I've been sharing these ideas with leaders in Chicago and other cities for more than 20 years and while I've had some support (raising over $6 million from 1994-2011, split between the Cabrini Connections youth program strategy and the T/MC strategy), I've not been able to maintain consistent support on a year-to-year basis, and never had more than $175k to support T/MC activities in the third larges city in the USA. This comparison of the T/MC to other intermediaries was done in 2010. 

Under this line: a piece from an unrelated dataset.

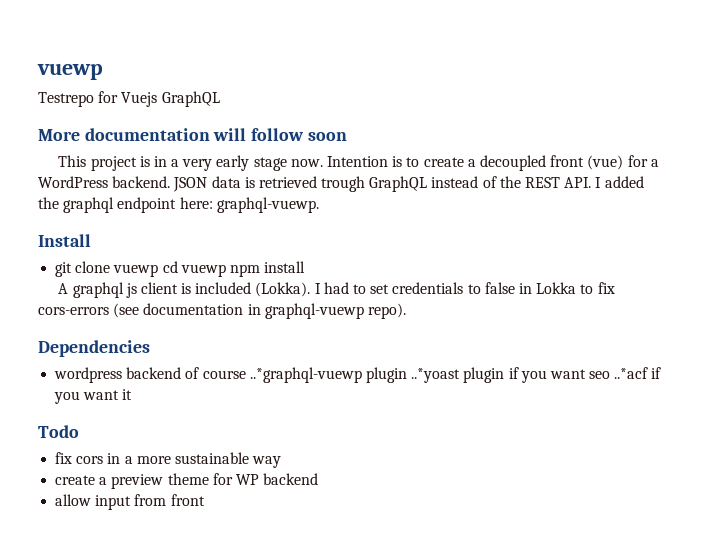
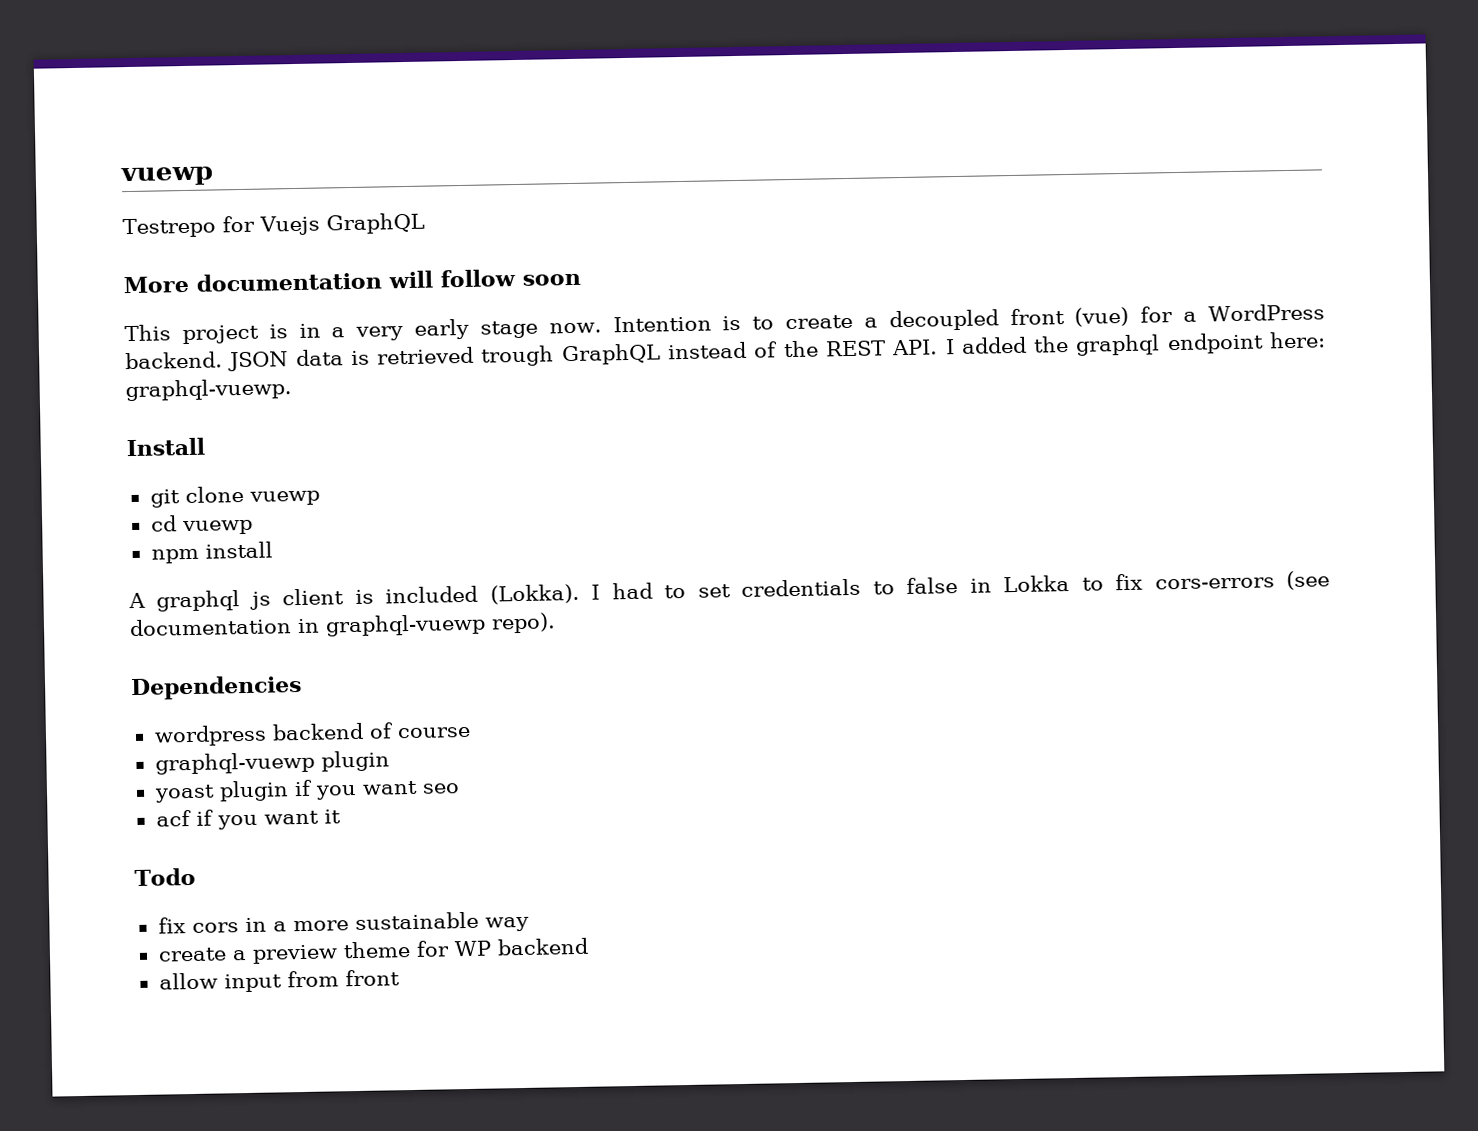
(159, 270) none -> (320, 498) //
(226, 270) none -> (253, 527) //
[249,367,461,383] ..*graphql-vuewp plugin ..*yoast -> [154,750,390,775] [153,784,215,803] // graphql-vuewp plugin // yoast
[614,367,649,379] ..*acf -> [155,809,192,827] // acf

The challenges I've faced, are similar to challenges all small non profits face, which you can read about in the articles in this section of the Tutor/Mentor web library.  

I've visualized the strategies of a Tutor/Mentor Connection (which I'm now keeping alive via the Tutor/Mentor Institute, LLC).  This shows how intermediaries like myself are supporting actions by different people and organizations.


This shows a fundamental goal of helping organizations in every high poverty area of the Chicago region get the consistent flow of dollars, talent, ideas, technology, etc. that each needs to be constantly improving their impact on the lives of young people ...and of the volunteers who become personally involved through organized tutoring and/or mentoring programs.



This was the focus of the strategy launched in 1994 and it's still a strategy Chicago and other cities need as we move through 2016.  I hope reporters at the New York Times will spend as much time researching this as they do telling photo stories about the human tragedy that is taking place in Chicago and other cities.

Too much information? Not sure what these graphics are telling you? Why not create a youth research project, where young people spend time looking through my blog articles and visualizations, then create their own interpretations for adults to look at?  The graphic above was done by an Intern from South Korea. It's one of many intern visualizations that you can see at this link.  This wiki page outlines a strategy waiting for partners and sponsors.

This is a complex problem that requires sophisticated, on-going, and long-term solutions. We'll be reading stories like the ones being shared by the New York Times 20 years from now unless a few leaders step forward to support strategies like I've offered since 1994. 

Due to the changing support I've received from 1994-2011 the Tutor/Mentor Connection was discontinued as a strategy of the Cabrini Connections program in mid 2011. I created the Tutor/Mentor Institute, LLC to provide structure while I attempted to re-build a team of civic and business leaders who'd take ownership of the T/MC strategy in Chicago, or help build similar strategies in other cities. 

I've not succeeded in doing this. It is still needed. Contact me if you want to offer your time, talent, and/or dollars to re-launching the Tutor/Mentor Connection strategy. 


2 comments:

  1. I am in the margins, dude. Thanks for the opportunities you open. So many doors if we only stand and walk.

    ReplyDelete

  2. Thanks for the way you've been sharing my work with others, through your own blogs and social media. If more people would take this role, and become "evangelists/sales force" with goal of embedding my strategies in their cities, or their institutions, and, of finding one or more benefactors who'd want to put their "name" on the Tutor/Mentor Connection in their city, or on their college campus, we'd move this forward more than what I've been able to do over the past five years.